-- Start --
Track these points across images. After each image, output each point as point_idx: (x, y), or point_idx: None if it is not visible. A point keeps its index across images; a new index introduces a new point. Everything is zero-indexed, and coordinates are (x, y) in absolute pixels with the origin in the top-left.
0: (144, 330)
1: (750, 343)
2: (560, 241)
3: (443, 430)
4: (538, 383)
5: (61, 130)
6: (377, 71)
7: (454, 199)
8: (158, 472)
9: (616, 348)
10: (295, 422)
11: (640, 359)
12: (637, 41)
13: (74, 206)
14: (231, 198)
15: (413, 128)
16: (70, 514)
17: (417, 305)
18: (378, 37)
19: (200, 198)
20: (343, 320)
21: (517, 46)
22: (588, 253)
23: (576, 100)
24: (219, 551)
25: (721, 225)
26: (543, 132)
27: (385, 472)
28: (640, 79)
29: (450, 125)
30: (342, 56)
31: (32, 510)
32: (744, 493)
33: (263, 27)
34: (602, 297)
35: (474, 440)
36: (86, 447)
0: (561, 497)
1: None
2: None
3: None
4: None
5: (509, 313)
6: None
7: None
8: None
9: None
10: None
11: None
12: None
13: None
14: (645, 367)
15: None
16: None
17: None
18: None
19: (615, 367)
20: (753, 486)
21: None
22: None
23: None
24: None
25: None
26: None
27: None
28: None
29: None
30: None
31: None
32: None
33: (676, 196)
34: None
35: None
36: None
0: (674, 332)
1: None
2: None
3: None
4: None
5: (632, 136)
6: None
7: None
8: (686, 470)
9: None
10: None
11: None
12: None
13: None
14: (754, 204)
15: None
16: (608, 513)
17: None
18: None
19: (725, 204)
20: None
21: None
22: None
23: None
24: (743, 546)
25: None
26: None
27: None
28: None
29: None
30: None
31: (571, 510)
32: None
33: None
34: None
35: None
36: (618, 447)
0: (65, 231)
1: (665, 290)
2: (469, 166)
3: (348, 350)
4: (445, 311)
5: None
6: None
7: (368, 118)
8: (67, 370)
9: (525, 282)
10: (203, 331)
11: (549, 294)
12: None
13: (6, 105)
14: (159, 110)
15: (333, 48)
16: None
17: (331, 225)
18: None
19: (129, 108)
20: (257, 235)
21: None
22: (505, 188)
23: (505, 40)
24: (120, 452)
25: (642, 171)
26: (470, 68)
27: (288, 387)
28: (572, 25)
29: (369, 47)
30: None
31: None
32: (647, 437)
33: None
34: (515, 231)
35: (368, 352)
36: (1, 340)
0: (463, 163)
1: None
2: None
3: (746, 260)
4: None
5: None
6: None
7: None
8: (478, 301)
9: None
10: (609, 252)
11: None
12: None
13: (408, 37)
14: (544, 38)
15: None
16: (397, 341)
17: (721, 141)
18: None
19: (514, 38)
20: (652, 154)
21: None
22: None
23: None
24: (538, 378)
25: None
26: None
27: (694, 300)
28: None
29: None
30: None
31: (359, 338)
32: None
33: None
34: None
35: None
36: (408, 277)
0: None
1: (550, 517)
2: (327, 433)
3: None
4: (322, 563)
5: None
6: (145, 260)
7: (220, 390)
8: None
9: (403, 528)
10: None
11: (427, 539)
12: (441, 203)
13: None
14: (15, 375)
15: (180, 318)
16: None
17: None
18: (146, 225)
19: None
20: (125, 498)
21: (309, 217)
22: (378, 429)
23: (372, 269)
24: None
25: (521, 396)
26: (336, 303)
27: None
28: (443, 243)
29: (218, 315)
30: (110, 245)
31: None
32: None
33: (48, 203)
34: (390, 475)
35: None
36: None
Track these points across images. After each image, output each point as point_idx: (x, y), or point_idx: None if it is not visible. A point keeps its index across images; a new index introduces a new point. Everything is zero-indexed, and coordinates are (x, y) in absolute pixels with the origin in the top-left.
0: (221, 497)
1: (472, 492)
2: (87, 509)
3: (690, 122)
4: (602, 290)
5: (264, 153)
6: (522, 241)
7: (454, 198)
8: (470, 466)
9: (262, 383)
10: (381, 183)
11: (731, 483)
-- End --
REQUIREMENT:
Please reproduce all of the items above word for word, keeping every line as it appears.

FULL ANSWER:
Track these points across images. After each image, output each point as point_idx: (x, y), or point_idx: None if it is not visible. A point keeps its index across images; a new index introduces a new point. Everything is zero-indexed, and coordinates are (x, y) in absolute pixels with the origin in the top-left.
0: (144, 330)
1: (750, 343)
2: (560, 241)
3: (443, 430)
4: (538, 383)
5: (61, 130)
6: (377, 71)
7: (454, 199)
8: (158, 472)
9: (616, 348)
10: (295, 422)
11: (640, 359)
12: (637, 41)
13: (74, 206)
14: (231, 198)
15: (413, 128)
16: (70, 514)
17: (417, 305)
18: (378, 37)
19: (200, 198)
20: (343, 320)
21: (517, 46)
22: (588, 253)
23: (576, 100)
24: (219, 551)
25: (721, 225)
26: (543, 132)
27: (385, 472)
28: (640, 79)
29: (450, 125)
30: (342, 56)
31: (32, 510)
32: (744, 493)
33: (263, 27)
34: (602, 297)
35: (474, 440)
36: (86, 447)
0: (561, 497)
1: None
2: None
3: None
4: None
5: (509, 313)
6: None
7: None
8: None
9: None
10: None
11: None
12: None
13: None
14: (645, 367)
15: None
16: None
17: None
18: None
19: (615, 367)
20: (753, 486)
21: None
22: None
23: None
24: None
25: None
26: None
27: None
28: None
29: None
30: None
31: None
32: None
33: (676, 196)
34: None
35: None
36: None
0: (674, 332)
1: None
2: None
3: None
4: None
5: (632, 136)
6: None
7: None
8: (686, 470)
9: None
10: None
11: None
12: None
13: None
14: (754, 204)
15: None
16: (608, 513)
17: None
18: None
19: (725, 204)
20: None
21: None
22: None
23: None
24: (743, 546)
25: None
26: None
27: None
28: None
29: None
30: None
31: (571, 510)
32: None
33: None
34: None
35: None
36: (618, 447)
0: (65, 231)
1: (665, 290)
2: (469, 166)
3: (348, 350)
4: (445, 311)
5: None
6: None
7: (368, 118)
8: (67, 370)
9: (525, 282)
10: (203, 331)
11: (549, 294)
12: None
13: (6, 105)
14: (159, 110)
15: (333, 48)
16: None
17: (331, 225)
18: None
19: (129, 108)
20: (257, 235)
21: None
22: (505, 188)
23: (505, 40)
24: (120, 452)
25: (642, 171)
26: (470, 68)
27: (288, 387)
28: (572, 25)
29: (369, 47)
30: None
31: None
32: (647, 437)
33: None
34: (515, 231)
35: (368, 352)
36: (1, 340)
0: (463, 163)
1: None
2: None
3: (746, 260)
4: None
5: None
6: None
7: None
8: (478, 301)
9: None
10: (609, 252)
11: None
12: None
13: (408, 37)
14: (544, 38)
15: None
16: (397, 341)
17: (721, 141)
18: None
19: (514, 38)
20: (652, 154)
21: None
22: None
23: None
24: (538, 378)
25: None
26: None
27: (694, 300)
28: None
29: None
30: None
31: (359, 338)
32: None
33: None
34: None
35: None
36: (408, 277)
0: None
1: (550, 517)
2: (327, 433)
3: None
4: (322, 563)
5: None
6: (145, 260)
7: (220, 390)
8: None
9: (403, 528)
10: None
11: (427, 539)
12: (441, 203)
13: None
14: (15, 375)
15: (180, 318)
16: None
17: None
18: (146, 225)
19: None
20: (125, 498)
21: (309, 217)
22: (378, 429)
23: (372, 269)
24: None
25: (521, 396)
26: (336, 303)
27: None
28: (443, 243)
29: (218, 315)
30: (110, 245)
31: None
32: None
33: (48, 203)
34: (390, 475)
35: None
36: None
Track these points across images. After each image, output each point as point_idx: (x, y), or point_idx: None if it is not visible. A point keeps its index across images; a new index introduces a new point. Everything is zero-indexed, and coordinates are (x, y) in absolute pixels with the origin in the top-left.
0: (221, 497)
1: (472, 492)
2: (87, 509)
3: (690, 122)
4: (602, 290)
5: (264, 153)
6: (522, 241)
7: (454, 198)
8: (470, 466)
9: (262, 383)
10: (381, 183)
11: (731, 483)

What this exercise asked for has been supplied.